The U.S. weapons sold to the Saudis play a key role in civilian deaths in Yemen. For instance, a U.S.- manufactured bomb was used in the August 2017 strike that hit a cluster of homes in Sanaa, killing 16 civilians.
In siding with Saudi Arabia in Yemen, Trump is helping the Saudis launch what they see as a proxy war against their key regional rival, Iran, who both the United States and Saudi Arabia accuse of providing weapons to the Houthi rebels.
Just last week, State Department Spokeswoman Heather Nauert defended Saudi Arabia’s policy of intervening in Yemen’s civil war (as she was attacking Iran for intervening in Syria’s civil war), saying that, “Saudi Arabia certainly has the right to… take out some of those bad actors.”
When asked about the Thursday strike on the bus filled with children, Nauert said the United States was “certainly concerned” but said she couldn’t say much more because the United States is not on the ground there.
She did, however, blame the Houthis — and Iran — again: “You have the Houthi rebels who continue to attack Saudi Arabia. They continue to do that with Iranian weapons, missiles, and rockets. They continue to try to attack civilian infrastructure in Saudi Arabia, for example, and that is part of the reason why these actions are being taken.”
The administration’s refusal to condemn the coalition strike against a school bus in Yemen at the highest level, said Balson, “is a clear indication of their passionate disinterest in the human toll of this war.”
He pointed out that 10,000 people (civilians and fighters) since the start of the war.
“This is a humanitarian crisis of incredible proportions, and if it doesn’t rise to the level of public, clear, vocal and high-level condemnation, it’s hard to understand what would.”
According to the U.N.’s Human Rights Office of the High Commissioner (OHCHR), as of May, at least 6,385 civilians were killed and 10,000 more injured since the start of the war in Yemen.
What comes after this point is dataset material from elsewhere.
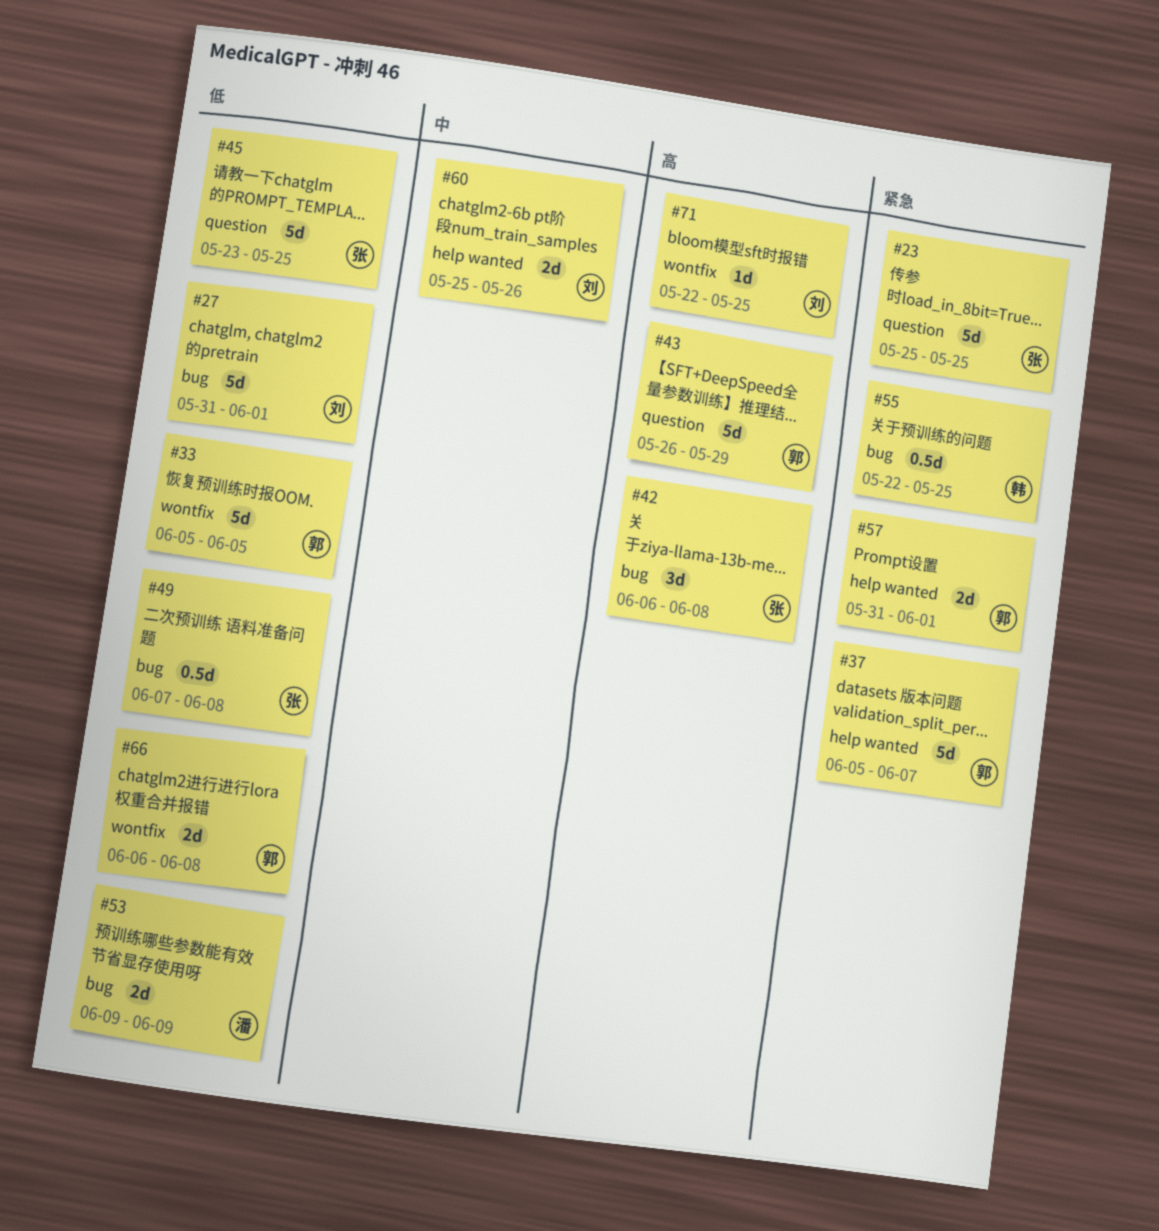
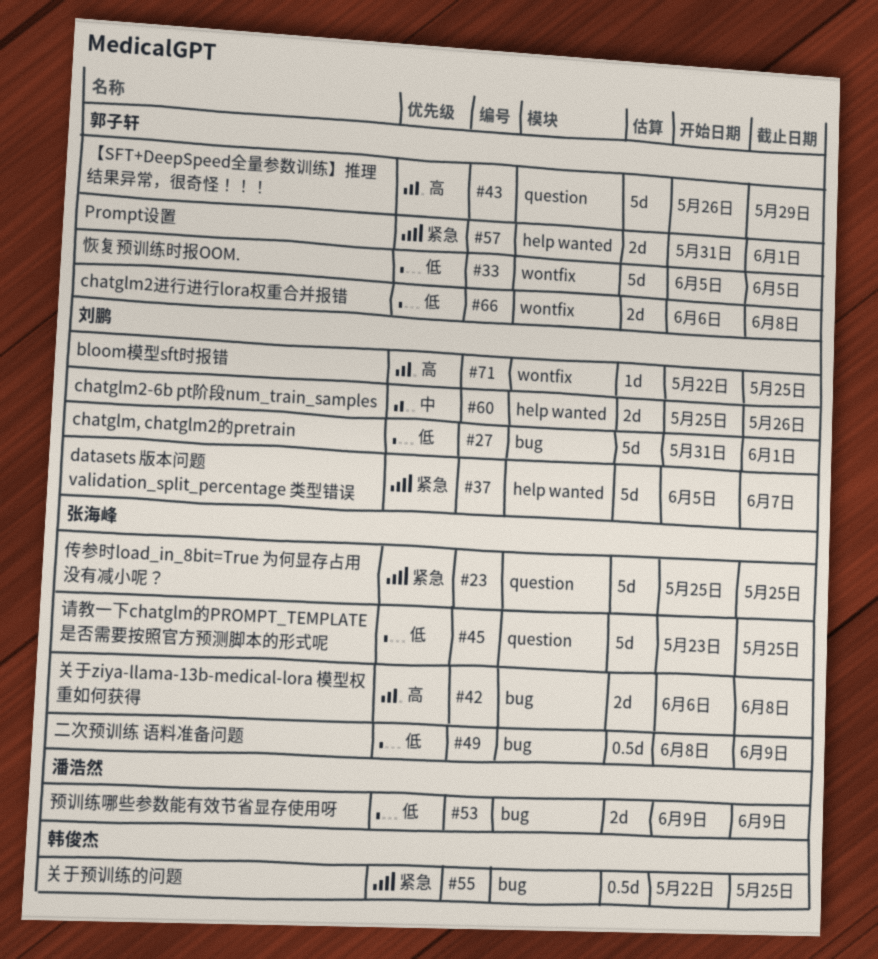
#37, owner: 郭子轩 -> 刘鹏
#42, estimate: 3d -> 2d
#49, start: Jun 7 -> Jun 8
#49, due: Jun 8 -> Jun 9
Saudi-led airstrikes were responsible for more than 60 percent of civilian casualties.
On the brink of famine for roughly two years now with dramatic food shortages leaving 400,000 children there malnourished, Yemen has also been stuck by a deadly cholera epidemic since the start of the war, with constant airstrikes making it very difficult for humanitarian aid groups to get medical supplies and clean water to affected communities.
Balson hopes that with the U.N. General Assembly coming up in September, the Trump administration would use a critical opportunity to address what’s going on in Yemen and to set a course going forward.
“It would be a dismal shame for this administration to miss that opportunity as it has in the past,” he said.